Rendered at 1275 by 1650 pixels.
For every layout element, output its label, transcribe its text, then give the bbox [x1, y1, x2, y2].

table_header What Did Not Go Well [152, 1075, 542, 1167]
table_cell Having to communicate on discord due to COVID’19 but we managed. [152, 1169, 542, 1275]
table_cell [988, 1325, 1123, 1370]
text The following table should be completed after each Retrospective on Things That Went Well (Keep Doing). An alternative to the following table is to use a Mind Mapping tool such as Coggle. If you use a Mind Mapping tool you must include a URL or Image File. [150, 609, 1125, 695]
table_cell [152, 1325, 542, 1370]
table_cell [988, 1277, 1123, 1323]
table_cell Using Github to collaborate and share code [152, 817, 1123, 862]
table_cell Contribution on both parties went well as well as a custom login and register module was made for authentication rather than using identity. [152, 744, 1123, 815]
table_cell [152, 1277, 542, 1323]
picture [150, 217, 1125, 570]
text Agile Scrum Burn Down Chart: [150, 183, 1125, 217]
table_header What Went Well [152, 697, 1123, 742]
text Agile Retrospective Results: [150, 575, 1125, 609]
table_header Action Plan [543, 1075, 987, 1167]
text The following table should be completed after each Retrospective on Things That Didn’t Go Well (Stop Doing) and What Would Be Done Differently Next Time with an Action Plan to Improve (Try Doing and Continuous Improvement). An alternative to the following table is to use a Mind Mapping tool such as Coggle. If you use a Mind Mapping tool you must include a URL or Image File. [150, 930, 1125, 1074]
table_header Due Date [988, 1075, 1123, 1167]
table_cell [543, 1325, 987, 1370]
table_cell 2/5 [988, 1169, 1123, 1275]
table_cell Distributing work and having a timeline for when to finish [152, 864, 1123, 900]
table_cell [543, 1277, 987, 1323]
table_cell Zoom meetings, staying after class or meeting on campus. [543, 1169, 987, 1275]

- Exercise directions -
Every record above needs to be copied exactly.

- Exercise response -
Rendered at 1275 by 1650 pixels.
For every layout element, output its label, transcribe its text, then give the bbox [x1, y1, x2, y2].

table_header What Did Not Go Well [152, 1075, 542, 1167]
table_cell Having to communicate on discord due to COVID’19 but we managed. [152, 1169, 542, 1275]
table_cell [988, 1325, 1123, 1370]
text The following table should be completed after each Retrospective on Things That Went Well (Keep Doing). An alternative to the following table is to use a Mind Mapping tool such as Coggle. If you use a Mind Mapping tool you must include a URL or Image File. [150, 609, 1125, 695]
table_cell [152, 1325, 542, 1370]
table_cell [988, 1277, 1123, 1323]
table_cell Using Github to collaborate and share code [152, 817, 1123, 862]
table_cell Contribution on both parties went well as well as a custom login and register module was made for authentication rather than using identity. [152, 744, 1123, 815]
table_cell [152, 1277, 542, 1323]
picture [150, 217, 1125, 570]
text Agile Scrum Burn Down Chart: [150, 183, 1125, 217]
table_header What Went Well [152, 697, 1123, 742]
text Agile Retrospective Results: [150, 575, 1125, 609]
table_header Action Plan [543, 1075, 987, 1167]
text The following table should be completed after each Retrospective on Things That Didn’t Go Well (Stop Doing) and What Would Be Done Differently Next Time with an Action Plan to Improve (Try Doing and Continuous Improvement). An alternative to the following table is to use a Mind Mapping tool such as Coggle. If you use a Mind Mapping tool you must include a URL or Image File. [150, 930, 1125, 1074]
table_header Due Date [988, 1075, 1123, 1167]
table_cell [543, 1325, 987, 1370]
table_cell 2/5 [988, 1169, 1123, 1275]
table_cell Distributing work and having a timeline for when to finish [152, 864, 1123, 900]
table_cell [543, 1277, 987, 1323]
table_cell Zoom meetings, staying after class or meeting on campus. [543, 1169, 987, 1275]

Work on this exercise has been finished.